Filmes biográficos de músicos famosos é uma fórmula que geralmente acerta no cinema. O mais novo filme nesse formato é Bohemian Rhapsody, uma biografia do Queen mais focada na figura excêntrica e genial do seu líder Freddy Mercury.

Bohemian Rhapsody conta desde o início da entrada de Freddy Mercury (Rami Malek) na banda, passando pela ascensão do Queen e, posteriormente, seus problemas com a esposa, integrantes da banda, sua família e com sua própria sexualidade.

O problema de contar a história de uma grande banda com um grande cantor em um filme é que muita coisa vai ficar de fora. O longa escolheu focar na vida de Freddy Mercury e seus problemas internos e externos. Rami Malek é a grande estrela do filme e incorpora Mercury de uma forma descomunal. Eu nem consegui ver o seu famoso personagem Elliot de Mr. Robot no longa, tamanha foi a diferença. Nas interações com as pessoas, ele entrega um excêntrico e muitas vezes babaca personagem, mas nos palcos ele incorpora o Freddy Mercury showman que todos conhecem e adoram.

Por grande parte da exibição parece que o filme porém não tem muito foco. Os problemas com a família de Freddy são jogados mas não desenvolvidos. Durante o início da projeção parece que o filme vai contar a história da música título pois vai mostrando como foi difícil construir a grandiosa canção tanto tecnicamente como mercadologicamente. A música vai chegando para Mercury como se dada por uma musa aos poucos e seus acordes vão se construindo aos poucos. Mas com a entrega e sucesso da música ali na metade da exibição, o filme passa para outros focos.

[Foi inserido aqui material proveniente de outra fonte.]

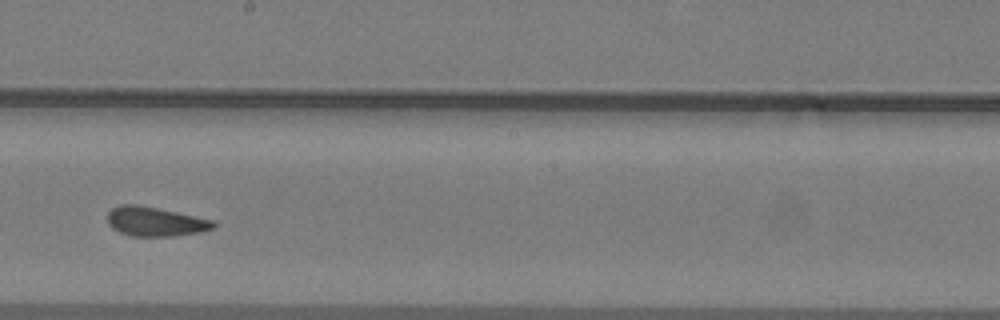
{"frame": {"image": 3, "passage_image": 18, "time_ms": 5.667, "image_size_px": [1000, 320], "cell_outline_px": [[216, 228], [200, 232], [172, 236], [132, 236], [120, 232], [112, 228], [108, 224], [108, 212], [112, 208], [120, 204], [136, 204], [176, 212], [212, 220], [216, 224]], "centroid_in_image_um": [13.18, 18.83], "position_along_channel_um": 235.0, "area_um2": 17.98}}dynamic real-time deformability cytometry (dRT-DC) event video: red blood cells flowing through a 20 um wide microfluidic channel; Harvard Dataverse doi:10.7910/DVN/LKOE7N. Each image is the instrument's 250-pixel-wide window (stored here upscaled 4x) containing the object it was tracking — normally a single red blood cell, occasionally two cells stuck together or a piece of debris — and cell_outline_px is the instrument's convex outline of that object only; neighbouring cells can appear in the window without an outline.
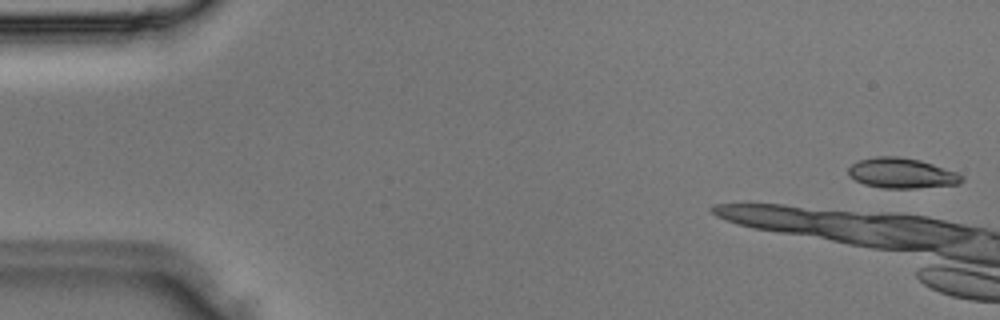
{"species": "Egyptian fruit bat (a non-hibernating species)", "species_latin": "Rousettus aegyptiacus", "temperature_condition": "room temperature", "stored_images_in_passage": 1, "camera_frame_rate_fps": 3000, "um_per_image_px": 0.085, "animal": {"sex": "male"}, "frame": {"image": 1, "passage_image": 1, "time_ms": 0.0, "image_size_px": [1000, 320], "cell_outline_px": [[964, 180], [960, 184], [916, 188], [880, 188], [864, 184], [848, 176], [848, 168], [852, 164], [860, 160], [876, 156], [900, 156], [920, 160], [956, 172], [964, 176]], "centroid_in_image_um": [76.64, 14.72], "position_along_channel_um": 8.4, "area_um2": 20.06}}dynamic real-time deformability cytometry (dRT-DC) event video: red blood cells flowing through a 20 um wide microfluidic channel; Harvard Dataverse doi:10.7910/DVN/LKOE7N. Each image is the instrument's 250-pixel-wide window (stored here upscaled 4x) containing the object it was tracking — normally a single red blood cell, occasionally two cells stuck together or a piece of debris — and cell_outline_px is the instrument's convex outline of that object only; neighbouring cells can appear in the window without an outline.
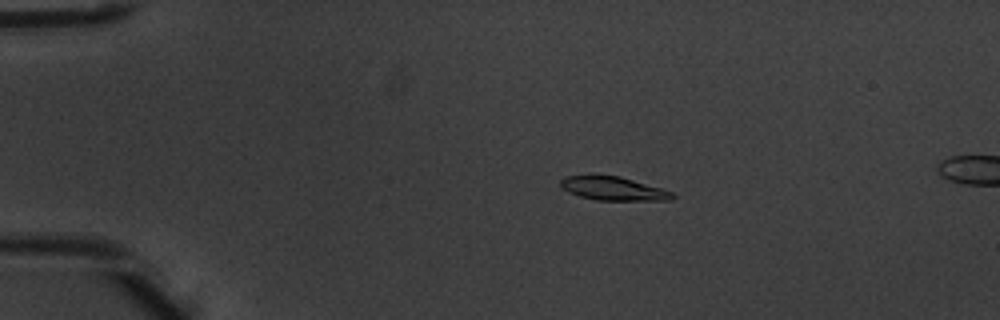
{"species": "common noctule bat (a hibernating species)", "species_latin": "Nyctalus noctula", "temperature_condition": "warm", "stored_images_in_passage": 3, "camera_frame_rate_fps": 3000, "um_per_image_px": 0.085, "animal": {"sex": "male", "body_mass_g": 20.1, "forearm_length_mm": 53.5}, "frame": {"image": 1, "passage_image": 1, "time_ms": 0.0, "image_size_px": [1000, 320], "cell_outline_px": [[676, 196], [672, 200], [596, 200], [580, 196], [568, 192], [560, 188], [560, 180], [564, 176], [620, 176], [660, 188], [672, 192]], "centroid_in_image_um": [52.11, 16.04], "position_along_channel_um": 32.9, "area_um2": 15.2}}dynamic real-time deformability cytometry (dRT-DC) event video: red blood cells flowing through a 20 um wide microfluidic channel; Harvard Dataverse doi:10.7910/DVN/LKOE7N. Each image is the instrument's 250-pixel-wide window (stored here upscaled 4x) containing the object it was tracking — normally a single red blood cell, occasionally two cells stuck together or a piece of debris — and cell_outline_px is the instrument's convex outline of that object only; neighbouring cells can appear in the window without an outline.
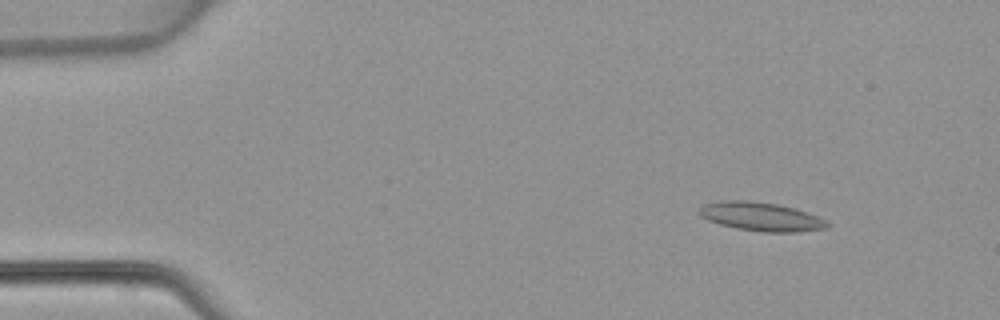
{"species": "common noctule bat (a hibernating species)", "species_latin": "Nyctalus noctula", "temperature_condition": "warm", "stored_images_in_passage": 13, "camera_frame_rate_fps": 3000, "um_per_image_px": 0.085, "animal": {"sex": "female", "body_mass_g": 22.7, "forearm_length_mm": 54.2}, "frame": {"image": 1, "passage_image": 6, "time_ms": 1.667, "image_size_px": [1000, 320], "cell_outline_px": [[828, 228], [796, 232], [764, 232], [736, 228], [720, 224], [708, 220], [700, 216], [696, 212], [704, 204], [720, 200], [748, 200], [776, 204], [796, 208], [808, 212], [824, 220], [828, 224]], "centroid_in_image_um": [64.64, 18.4], "position_along_channel_um": 20.4, "area_um2": 21.44}}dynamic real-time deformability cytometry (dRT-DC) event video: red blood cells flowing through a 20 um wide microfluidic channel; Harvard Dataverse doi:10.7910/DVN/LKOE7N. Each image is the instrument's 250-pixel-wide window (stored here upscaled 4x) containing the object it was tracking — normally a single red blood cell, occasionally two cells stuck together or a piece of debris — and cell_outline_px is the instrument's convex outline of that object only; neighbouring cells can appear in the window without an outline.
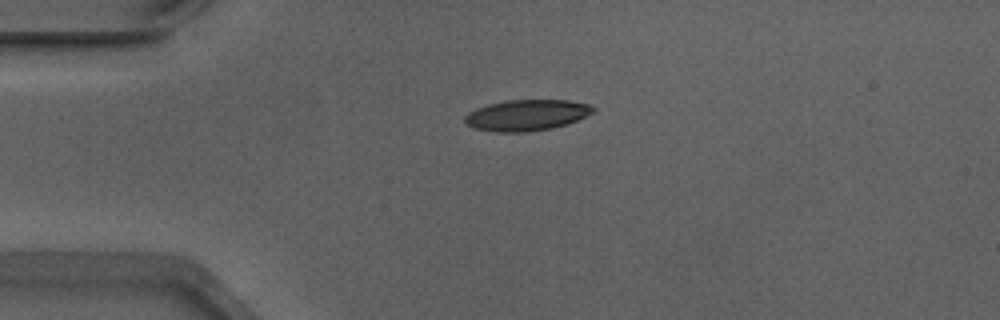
{"species": "Egyptian fruit bat (a non-hibernating species)", "species_latin": "Rousettus aegyptiacus", "temperature_condition": "warm", "stored_images_in_passage": 37, "camera_frame_rate_fps": 3000, "um_per_image_px": 0.085, "animal": {"sex": "male"}, "frame": {"image": 1, "passage_image": 1, "time_ms": 0.0, "image_size_px": [1000, 320], "cell_outline_px": [[596, 108], [592, 112], [568, 124], [552, 128], [524, 132], [496, 132], [476, 128], [468, 124], [464, 120], [464, 116], [468, 112], [476, 108], [488, 104], [508, 100], [568, 100], [588, 104]], "centroid_in_image_um": [44.75, 9.78], "position_along_channel_um": 40.3, "area_um2": 23.0}}
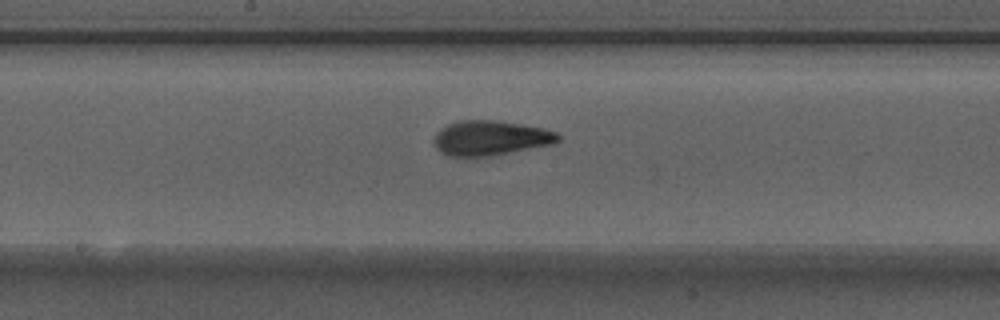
{"frame": {"image": 2, "passage_image": 16, "time_ms": 5.0, "image_size_px": [1000, 320], "cell_outline_px": [[560, 140], [552, 144], [488, 156], [452, 156], [436, 148], [432, 140], [436, 132], [440, 128], [448, 124], [460, 120], [492, 120], [520, 124], [544, 128], [556, 132], [560, 136]], "centroid_in_image_um": [41.67, 11.71], "position_along_channel_um": 206.5, "area_um2": 24.91}}
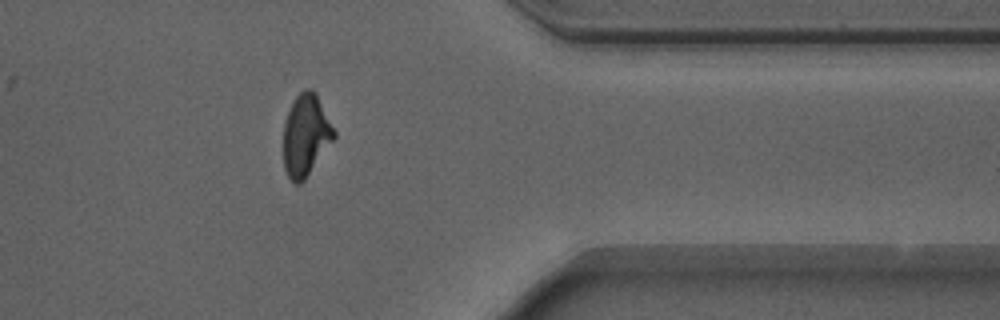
{"frame": {"image": 3, "passage_image": 31, "time_ms": 10.0, "image_size_px": [1000, 320], "cell_outline_px": [[336, 136], [304, 180], [300, 184], [292, 184], [284, 168], [284, 120], [296, 96], [304, 88], [312, 88], [316, 92], [336, 132]], "centroid_in_image_um": [25.99, 11.48], "position_along_channel_um": 385.4, "area_um2": 24.04}, "authors_computed_cell_mechanics": {"area_um2": 23.987, "velocity_mm_per_s": 3.8945, "shape_relaxation_time_tau1_ms": 5.2132, "shape_relaxation_time_tau2_ms": 1.8472, "deformation_change_tau1": 0.2089, "deformation_change_tau2": 0.0749}}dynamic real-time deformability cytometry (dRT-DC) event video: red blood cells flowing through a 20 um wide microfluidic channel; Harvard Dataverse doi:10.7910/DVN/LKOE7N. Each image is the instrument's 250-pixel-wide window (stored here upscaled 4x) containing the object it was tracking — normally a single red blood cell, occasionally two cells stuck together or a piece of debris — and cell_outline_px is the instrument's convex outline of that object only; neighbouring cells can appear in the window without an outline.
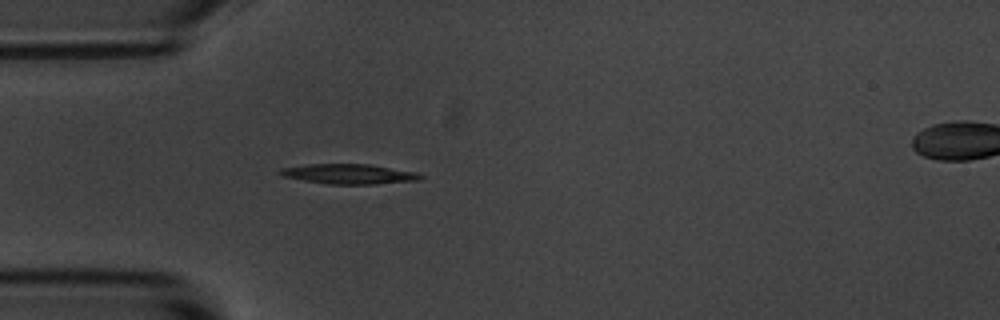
{"species": "common noctule bat (a hibernating species)", "species_latin": "Nyctalus noctula", "temperature_condition": "room temperature", "stored_images_in_passage": 40, "camera_frame_rate_fps": 3000, "um_per_image_px": 0.085, "animal": {"sex": "male", "body_mass_g": 20.1, "forearm_length_mm": 53.5}, "frame": {"image": 1, "passage_image": 1, "time_ms": 0.0, "image_size_px": [1000, 320], "cell_outline_px": [[424, 176], [420, 180], [376, 184], [328, 184], [304, 180], [284, 176], [276, 172], [280, 168], [308, 164], [368, 164], [416, 172]], "centroid_in_image_um": [29.66, 14.79], "position_along_channel_um": 55.3, "area_um2": 16.24}}
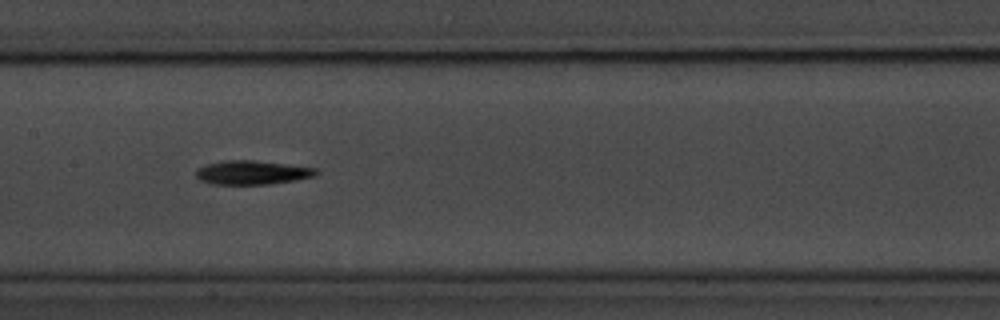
{"frame": {"image": 2, "passage_image": 12, "time_ms": 3.667, "image_size_px": [1000, 320], "cell_outline_px": [[320, 172], [316, 176], [296, 180], [268, 184], [212, 184], [200, 180], [196, 176], [196, 168], [208, 164], [224, 160], [252, 160], [316, 168]], "centroid_in_image_um": [21.44, 14.67], "position_along_channel_um": 186.0, "area_um2": 16.7}}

Meu principal problema com o longa é a mensagem errada que ele pode passar sobre a sexualidade de Freddy, dentro da narrativa do filme o personagem é feliz com sua esposa e amigos, mas ao assumir sua sexualidade ele é jogado em um mundo de promiscuidade e drogas. Isso pode passar a mensagem errada que ser gay vai automaticamente trazer problemas e acabar com casamentos. Esse arco de autodestruição é levado a Freddy pelo personagem Paul (Allen Leech), um personagem do mal caricato que não parece pertencer a um filme baseado em fatos reais. Felizmente a sexualidade de Freddy é melhor abordada no final do longa, passando uma mensagem mais positiva. Aliás, a maioria dos problemas do roteiro meio que encontram um caminho no final do filme, resolvendo coisas que pareciam ser deixadas de lado.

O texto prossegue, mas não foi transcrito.